Volunteer management (traditional and micro-volunteerism)
About 92 percent of association members reported volunteering with their association or another organization, according to ASAE’s Decision to Volunteer, which published the results of a survey of more than 26,000 association professionals. So it’s no surprise that volunteers are an essential resource for any organization, especially associations. Empower your members to get involved by making volunteer opportunities easy to access and in a format they find useful.

When the American Society of Association Executives (ASAE) launched its volunteer management system, its goal was to facilitate micro and traditional volunteerism. In this case, success can easily be measured by the total number of members which have signed up to be notified of volunteer opportunities and the total number who subsequently signed up for an opportunity. 

Member directory
If an organization’s objective is to improve member-to-member collaboration, then perhaps success is measured by the number of connections established in the member directory or the number of one-to-one messages posted. A “Find an Expert” directory can be created, with everyone who has a specific certification included in it. Or perhaps a “Speaker Bureau” or “Buyer’s Guide”—whatever the directory, there are many opportunities to measure success and track value. 

Discussion groups
The most common measurement of success is usually focused around discussion groups. It’s interesting how success in this area can be measured in different ways. For example, you might look at the ratio of members who have contributed at least one message each month or the number of unique contributors, combined with the number of messages posted. This might be tied in with the number of unique threads. I’ve looked at an incredible amount of data surrounding discussions and it can be quite overwhelming at first. But when you start to dig into it, you realize that it can be quite simple if you focus on the low hanging, high-level fruit. For example, each month you can track the following engagement metrics:

  • Total number of messages posted
  • Total number of threads
  • Total number of unique contributors
  • Total number of first time contributors

Aligning member & staff definitions of success
When you set your success goals, be sure they align with the interests and needs of members. For example, you may have met your goal of having 300 messages posted within three months of the initial launch. From a staff perspective, 300 messages posted would be a success. However, if the messages are split among 50 discussion groups and only 10 percent of your members have subscribed to at least one discussion group, then the members' perspective of success might be very different. If they were among the few who subscribed to a discussion group, they may have only seen five or 10 messages posted over a one month period to that specific discussion group. From their perspective the engagement level along with the member value is weak at best. 

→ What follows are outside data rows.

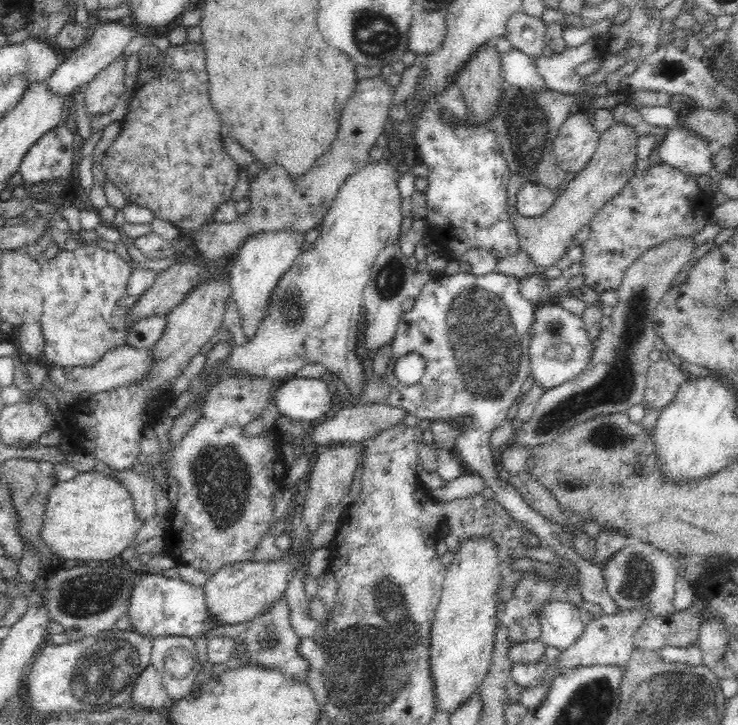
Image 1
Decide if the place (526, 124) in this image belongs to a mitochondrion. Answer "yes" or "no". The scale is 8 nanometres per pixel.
yes

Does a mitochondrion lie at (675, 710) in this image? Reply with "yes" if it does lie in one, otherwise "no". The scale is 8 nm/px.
yes

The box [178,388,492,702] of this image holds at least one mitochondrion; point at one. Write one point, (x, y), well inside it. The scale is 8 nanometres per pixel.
(221, 480)

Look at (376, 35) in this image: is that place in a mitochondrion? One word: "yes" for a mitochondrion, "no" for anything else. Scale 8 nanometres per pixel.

Remain Nimble, Learn From Mistakes
It’s important to remember that every organization is different, so you can't just create a set of success metrics and simply declare the community a success or not within one time snapshot. Community takes time to build and success is not likely to be immediately apparent. It’s also not a perfect science, and people are not puppets you can simply dictate specific actions you'd like taken and they immediately follow suit. It's highly likely that you’ll make some mistakes with your community on your path to success. Mistakes are good—as long as you learn from them and then adapt.